EXERCISE: Could you return the text of every entry below unchanged, line for line, and leave the pictures out of your answer?

(Excerpts from a dataset)
....

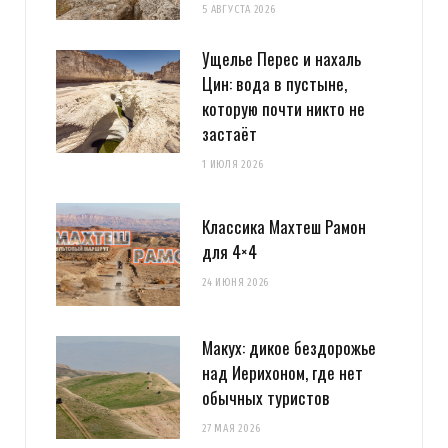
5 АВГУСТА 2026
Ущелье Перес и нахаль
Цин: вода в пустыне,
которую почти никто не
застаёт
1 ИЮЛЯ 2026
Классика Махтеш Рамон
для 4×4
24 ИЮНЯ 2026
Макух: дикое бездорожье
над Иерихоном, где нет
обычных туристов
27 МАЯ 2026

....

ANSWER TO THIS EXERCISE:
5 АВГУСТА 2026
Ущелье Перес и нахаль
Цин: вода в пустыне,
которую почти никто не
застаёт
1 ИЮЛЯ 2026
Классика Махтеш Рамон
для 4×4
24 ИЮНЯ 2026
Макух: дикое бездорожье
над Иерихоном, где нет
обычных туристов
27 МАЯ 2026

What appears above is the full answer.